The closest thing to a statement on energy in Trump’s speech was a broad message regarding technology.

“We stand at the birth of a new millennium, ready to unlock the mysteries of space, to free the Earth from the miseries of disease and to harness the energies, industries and technologies of tomorrow,” Trump said.

While he did not mention the Paris climate agreement, the speech’s “America First” theme did not offer much hope for supporters of international action on climate change.

“Every decision — on trade, on taxes, on immigration, on foreign affairs — will be made to benefit American workers and American families,” Trump said.

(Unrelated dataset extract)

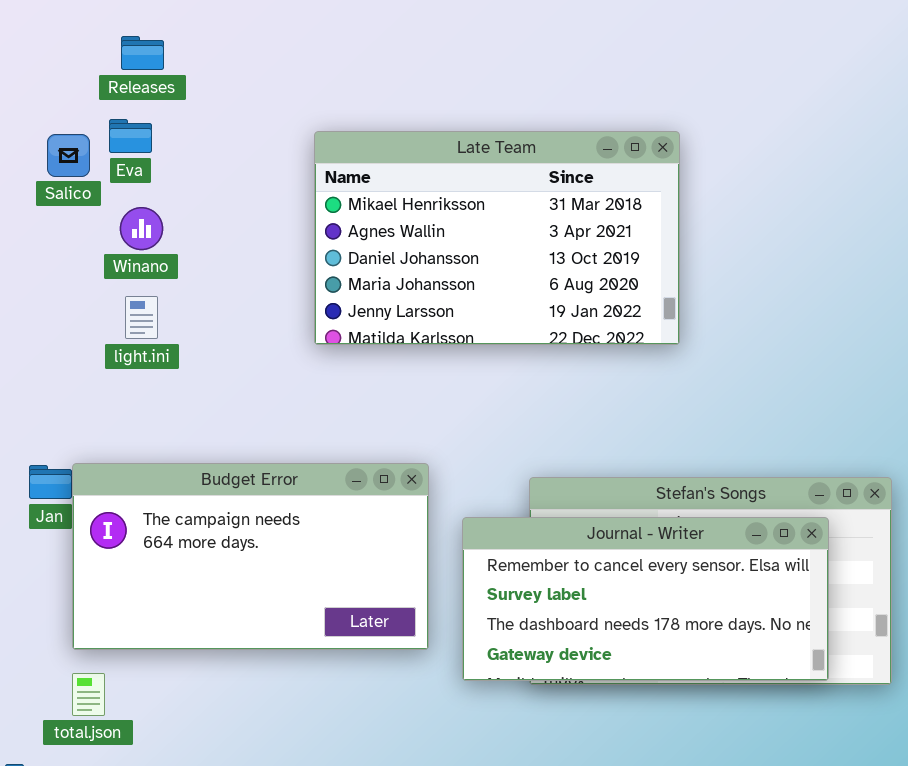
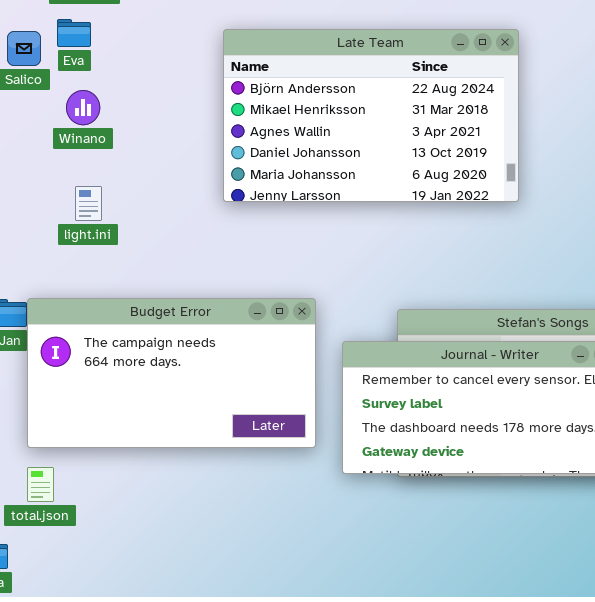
Late Team: [314,131,680,345] -> [223,29,519,202], scrolled up 1 row
light.ini: [125,296,158,339] -> [75,186,102,221], moved

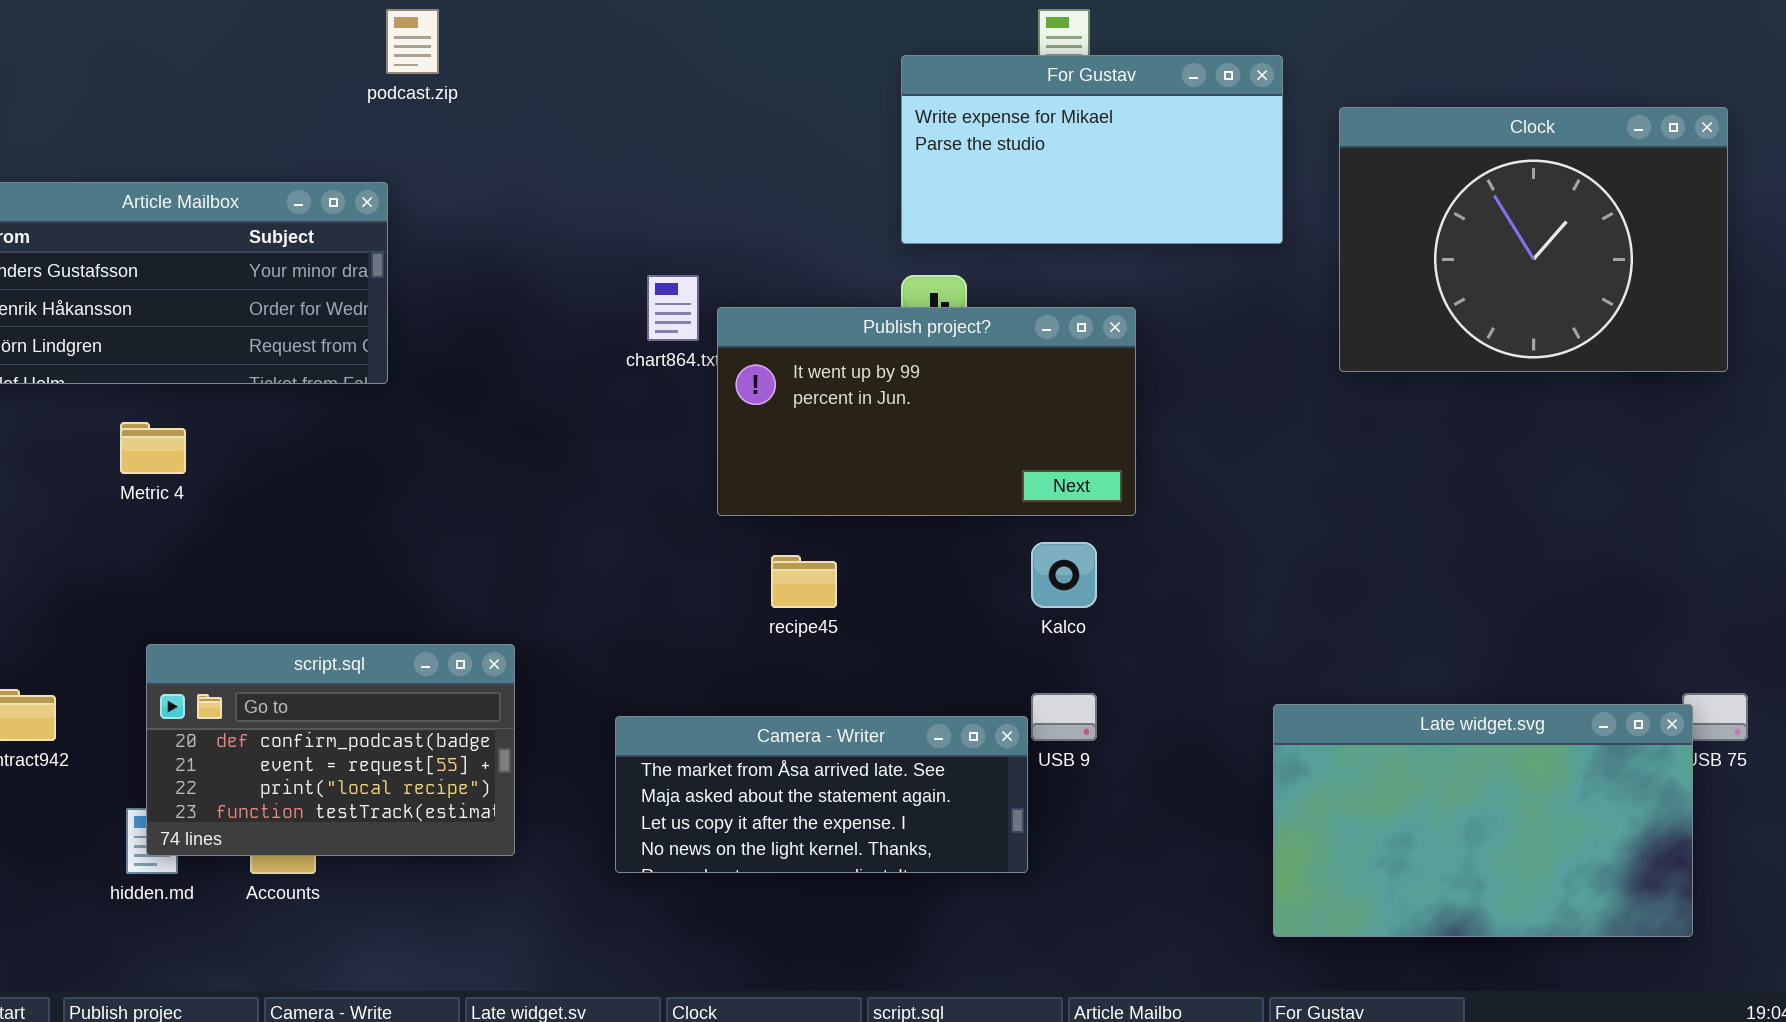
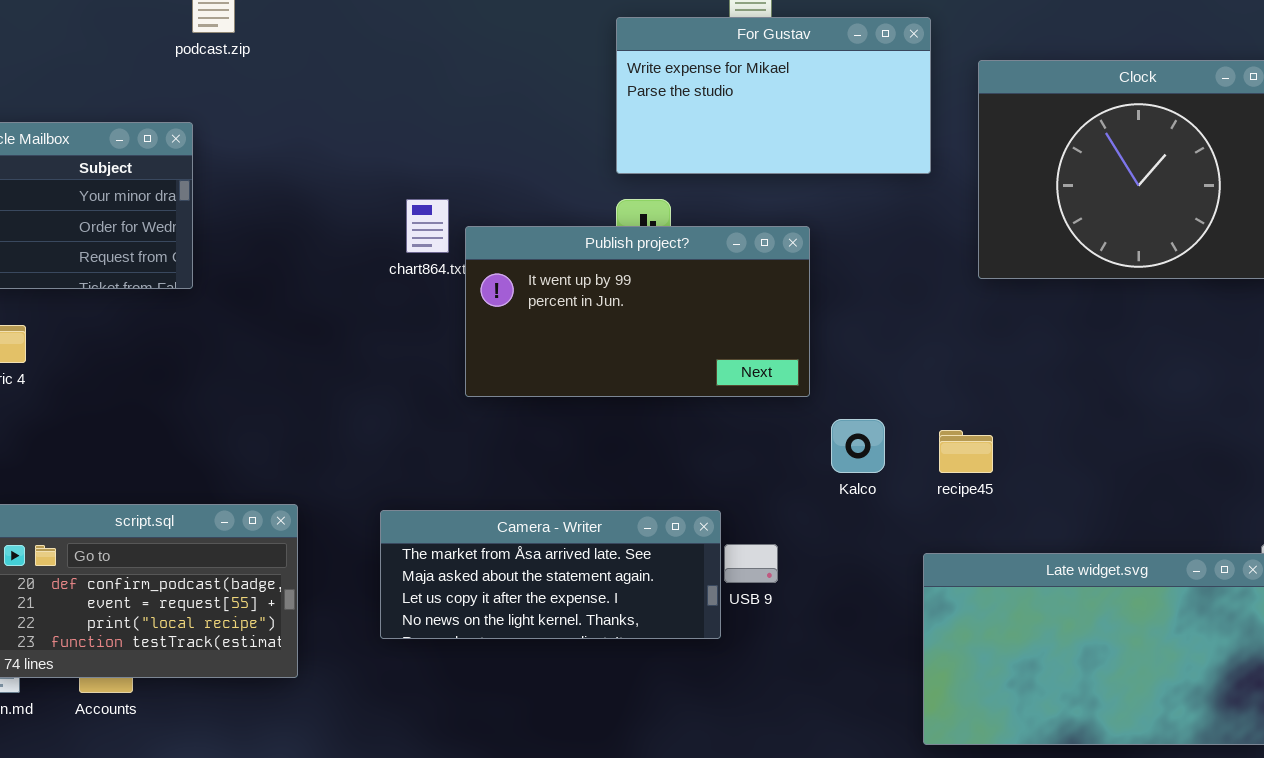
Kalco: [1031,542,1097,608] -> [831,419,885,473], moved
recipe45: [771,555,837,608] -> [939,430,993,473], moved
Camera - Writer: [615,716,1028,873] -> [380,510,721,639], moved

He added that other countries also have the right “to put their own interests first.”

The White House website, meanwhile, reiterated the promises Trump made on domestic energy production during his campaign. The site calls for an end to some of the Obama administration’s key environmental regulations, vows to ramp up domestic production of fossil fuels and does not mention climate change.

Trump “is committed to eliminating harmful and unnecessary policies such as the Climate Action Plan and the Waters of the U.S. rule,” the website says. The Climate Action Plan includes the Clean Power Plan, which calls for a decrease in greenhouse gas emissions from the power sector. The Waters of the U.S. rule defines the Environmental Protection Agency’s authority to regulate water sources.

The website does not mention the Paris agreement but says the administration is “committed to clean coal technology,” without spelling out if that refers specifically to carbon-capture technology, which reduces the emission of a key greenhouse gas, or if it refers to stopping emissions of other pollutants unrelated to climate change.